I have a simple exception-logging decorator, which is handy for sending myself emails when my scripts throw exceptions.

def logExceptions(func):
   def wrapper():
      try:
         func()
      except Exception, e:
         logger.exception(e)

   return wrapper

However, if I want to decorate a class method, I have to modify wrapper() to take a 'self', otherwise I get the following error:

TypeError: wrapper() takes no arguments (1 given)

Of course, at that point I can't use it to decorate any non-class methods, because then this error occurs:

TypeError: wrapper() takes exactly 1 argument (0 given)

Is there a clean way to tackle this problem? Thank you =)

The usual thing is to define your wrapper so it accepts *args and **kwargs and passes them on to the function it wraps. This way it can wrap any function.

Also, I get the impression that what you are calling a "class method" is what Python calls an "instance method", and what you call "non-class method" is what Python calls a "function". A "non-class method" (eg, instance method) in Python takes a self argument.

Difference between instance method, classmethod and staticmethod

First a note: both static method and class method are also functions, so standard function rules mostly apply to them. I understand your question is about the difference between static method (which has no extra arguments passed) and class method (which receives class in the first argument):

class Test(object):
    def standard_method(*args, **kwargs):
        # it is instance method (first argument will be instance)
        return args, kwargs

    @classmethod
    def class_method(*args, **kwargs):
        # it is class method (first argument will be class)
        return args, kwargs

    @staticmethod
    def static_method(*args, **kwargs):
        # it is static method (receives only arguments passed explicitly)
        return args, kwargs

The proof (or rather self-explanatory example) is here:

>>> t = Test()
>>> t.standard_method()
((<__main__.Test object at 0x0000000002B47CC0>,), {})
>>> t.class_method()
((<class '__main__.Test'>,), {})
>>> t.static_method()
((), {})

As you see, the list of arguments passed differs depending on which type of method you choose.
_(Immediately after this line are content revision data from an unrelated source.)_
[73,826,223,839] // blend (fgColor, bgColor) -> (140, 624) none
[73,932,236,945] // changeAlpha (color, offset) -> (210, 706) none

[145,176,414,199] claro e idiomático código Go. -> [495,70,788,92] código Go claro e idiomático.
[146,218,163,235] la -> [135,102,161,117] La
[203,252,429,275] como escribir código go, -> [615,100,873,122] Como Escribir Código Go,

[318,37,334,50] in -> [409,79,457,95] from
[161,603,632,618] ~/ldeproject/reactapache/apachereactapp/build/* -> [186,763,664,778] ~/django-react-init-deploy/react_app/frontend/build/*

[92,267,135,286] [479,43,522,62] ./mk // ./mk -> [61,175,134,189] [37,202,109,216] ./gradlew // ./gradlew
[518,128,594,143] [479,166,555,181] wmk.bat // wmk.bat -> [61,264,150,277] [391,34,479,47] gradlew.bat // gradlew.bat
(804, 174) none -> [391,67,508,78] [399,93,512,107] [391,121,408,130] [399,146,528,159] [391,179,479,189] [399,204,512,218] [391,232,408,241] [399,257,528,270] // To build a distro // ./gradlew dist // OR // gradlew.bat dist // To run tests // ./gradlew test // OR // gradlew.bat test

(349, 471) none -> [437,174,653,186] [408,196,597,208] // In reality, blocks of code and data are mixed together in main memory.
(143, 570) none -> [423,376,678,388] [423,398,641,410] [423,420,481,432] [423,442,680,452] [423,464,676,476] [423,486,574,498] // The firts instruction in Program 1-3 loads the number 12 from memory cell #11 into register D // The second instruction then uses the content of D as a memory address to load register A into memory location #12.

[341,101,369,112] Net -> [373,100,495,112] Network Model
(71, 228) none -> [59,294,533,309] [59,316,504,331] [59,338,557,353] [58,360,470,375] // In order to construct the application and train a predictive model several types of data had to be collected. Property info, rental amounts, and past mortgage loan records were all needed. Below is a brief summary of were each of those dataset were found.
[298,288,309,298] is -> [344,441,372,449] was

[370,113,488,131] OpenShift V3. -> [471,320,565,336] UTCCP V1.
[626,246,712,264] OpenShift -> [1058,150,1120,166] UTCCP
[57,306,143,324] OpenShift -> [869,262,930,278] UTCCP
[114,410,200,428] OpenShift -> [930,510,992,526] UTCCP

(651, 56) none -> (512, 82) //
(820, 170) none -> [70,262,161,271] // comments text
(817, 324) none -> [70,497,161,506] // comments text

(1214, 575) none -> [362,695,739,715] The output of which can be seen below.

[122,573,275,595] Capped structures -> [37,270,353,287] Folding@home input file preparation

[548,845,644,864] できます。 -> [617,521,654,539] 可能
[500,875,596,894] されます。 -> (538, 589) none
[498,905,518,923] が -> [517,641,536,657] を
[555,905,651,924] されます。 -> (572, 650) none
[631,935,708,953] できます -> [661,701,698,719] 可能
The problem you are facing is variable number of arguments .

Solution

There is a solution for that - use argument unpacking:

def some_decorator(func):
    def wrapper(*args, **kwargs):
        # do something here
        # args is a tuple with positional args, kwargs is dict with keyword args
        return func(*args, **kwargs)
    return wrapper

After that, function returned by some_decorator will accept the same amount of arguments as decorated function.

So both these examples will work:

@some_decorator
def say_hello():
    print 'hello'

@some_decorator
def say_something(something):
    print something

Appendix

To give you fully complete example, it would be good if you would use such constructions (note usage of functools.wraps ):

from functools import wraps
def some_decorator(func):
    @wraps(func)
    def wrapper(*args, **kwargs):
        # do something here
        # args is a tuple with positional args, kwargs is dict with keyword args
        return func(*args, **kwargs)
    return wrapper

The reason for that is listed in documentation for functools.wraps() : it preserves function name and docstring, effectively resulting in the wrapper looking like a wrapped function (which is useful sometimes).

An alternative to decorating is use sys.excepthook which is a callback that operates on all uncaught exceptions to which you can assign your custom logging function. The benefit is that then you dont need to mutilate (and more importantly, keep track of) every function that you are interested in logging exceptions for.